Assignment: The reply must repeat each entry exactly and contain no pictures.

Extracted entries:
-------------------------

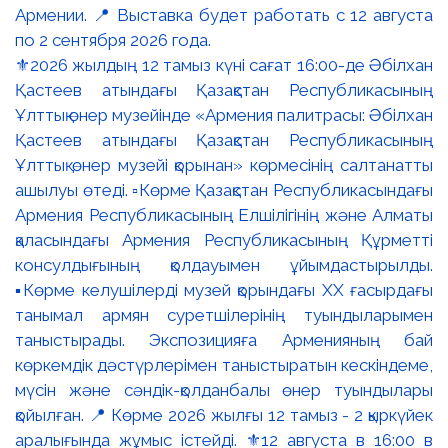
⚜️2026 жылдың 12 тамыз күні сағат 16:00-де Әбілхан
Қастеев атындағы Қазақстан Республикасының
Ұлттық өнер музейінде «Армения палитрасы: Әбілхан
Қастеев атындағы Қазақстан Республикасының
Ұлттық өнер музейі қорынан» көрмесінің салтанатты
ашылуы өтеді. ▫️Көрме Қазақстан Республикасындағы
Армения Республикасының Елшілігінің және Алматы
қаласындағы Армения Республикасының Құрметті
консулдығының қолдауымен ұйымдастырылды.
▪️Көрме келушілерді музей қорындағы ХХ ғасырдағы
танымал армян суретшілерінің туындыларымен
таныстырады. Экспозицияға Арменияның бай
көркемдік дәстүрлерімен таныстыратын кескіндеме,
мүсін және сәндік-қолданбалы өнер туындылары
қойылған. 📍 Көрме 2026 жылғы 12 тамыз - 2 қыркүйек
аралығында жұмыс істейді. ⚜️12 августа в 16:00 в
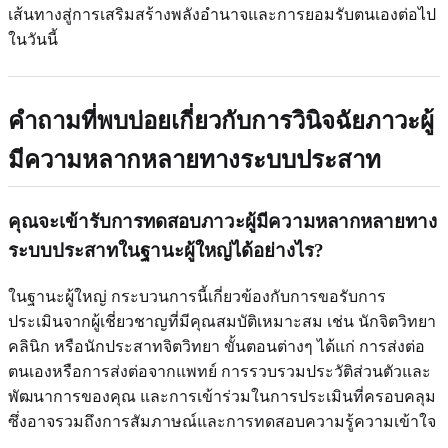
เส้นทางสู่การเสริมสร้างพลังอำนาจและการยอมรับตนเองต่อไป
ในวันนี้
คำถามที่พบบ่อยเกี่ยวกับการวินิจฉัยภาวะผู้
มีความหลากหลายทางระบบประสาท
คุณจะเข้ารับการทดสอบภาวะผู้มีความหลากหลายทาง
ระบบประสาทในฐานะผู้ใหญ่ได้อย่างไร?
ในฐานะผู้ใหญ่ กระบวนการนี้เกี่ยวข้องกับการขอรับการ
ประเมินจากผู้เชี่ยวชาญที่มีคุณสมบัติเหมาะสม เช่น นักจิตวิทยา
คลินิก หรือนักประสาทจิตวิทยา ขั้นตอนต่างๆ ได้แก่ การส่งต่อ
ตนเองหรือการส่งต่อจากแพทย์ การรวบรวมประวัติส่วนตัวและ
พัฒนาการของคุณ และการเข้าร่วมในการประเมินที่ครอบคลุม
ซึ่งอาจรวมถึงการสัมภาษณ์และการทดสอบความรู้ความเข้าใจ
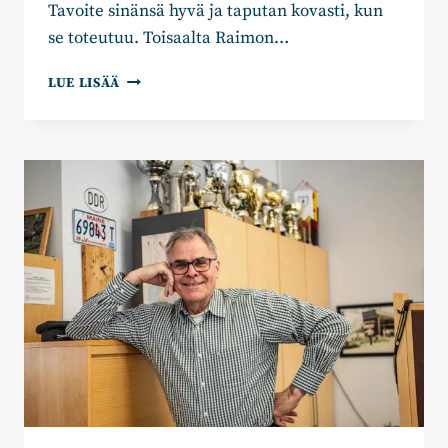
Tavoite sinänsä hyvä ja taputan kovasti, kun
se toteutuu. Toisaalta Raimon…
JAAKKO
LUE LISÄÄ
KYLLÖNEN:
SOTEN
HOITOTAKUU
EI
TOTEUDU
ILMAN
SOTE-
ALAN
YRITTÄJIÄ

-------------------------

Solution for this task:
⚜️2026 жылдың 12 тамыз күні сағат 16:00-де Әбілхан
Қастеев атындағы Қазақстан Республикасының
Ұлттық өнер музейінде «Армения палитрасы: Әбілхан
Қастеев атындағы Қазақстан Республикасының
Ұлттық өнер музейі қорынан» көрмесінің салтанатты
ашылуы өтеді. ▫️Көрме Қазақстан Республикасындағы
Армения Республикасының Елшілігінің және Алматы
қаласындағы Армения Республикасының Құрметті
консулдығының қолдауымен ұйымдастырылды.
▪️Көрме келушілерді музей қорындағы ХХ ғасырдағы
танымал армян суретшілерінің туындыларымен
таныстырады. Экспозицияға Арменияның бай
көркемдік дәстүрлерімен таныстыратын кескіндеме,
мүсін және сәндік-қолданбалы өнер туындылары
қойылған. 📍 Көрме 2026 жылғы 12 тамыз - 2 қыркүйек
аралығында жұмыс істейді. ⚜️12 августа в 16:00 в
เส้นทางสู่การเสริมสร้างพลังอำนาจและการยอมรับตนเองต่อไป
ในวันนี้
คำถามที่พบบ่อยเกี่ยวกับการวินิจฉัยภาวะผู้
มีความหลากหลายทางระบบประสาท
คุณจะเข้ารับการทดสอบภาวะผู้มีความหลากหลายทาง
ระบบประสาทในฐานะผู้ใหญ่ได้อย่างไร?
ในฐานะผู้ใหญ่ กระบวนการนี้เกี่ยวข้องกับการขอรับการ
ประเมินจากผู้เชี่ยวชาญที่มีคุณสมบัติเหมาะสม เช่น นักจิตวิทยา
คลินิก หรือนักประสาทจิตวิทยา ขั้นตอนต่างๆ ได้แก่ การส่งต่อ
ตนเองหรือการส่งต่อจากแพทย์ การรวบรวมประวัติส่วนตัวและ
พัฒนาการของคุณ และการเข้าร่วมในการประเมินที่ครอบคลุม
ซึ่งอาจรวมถึงการสัมภาษณ์และการทดสอบความรู้ความเข้าใจ
Tavoite sinänsä hyvä ja taputan kovasti, kun
se toteutuu. Toisaalta Raimon…
JAAKKO
LUE LISÄÄ
KYLLÖNEN:
SOTEN
HOITOTAKUU
EI
TOTEUDU
ILMAN
SOTE-
ALAN
YRITTÄJIÄ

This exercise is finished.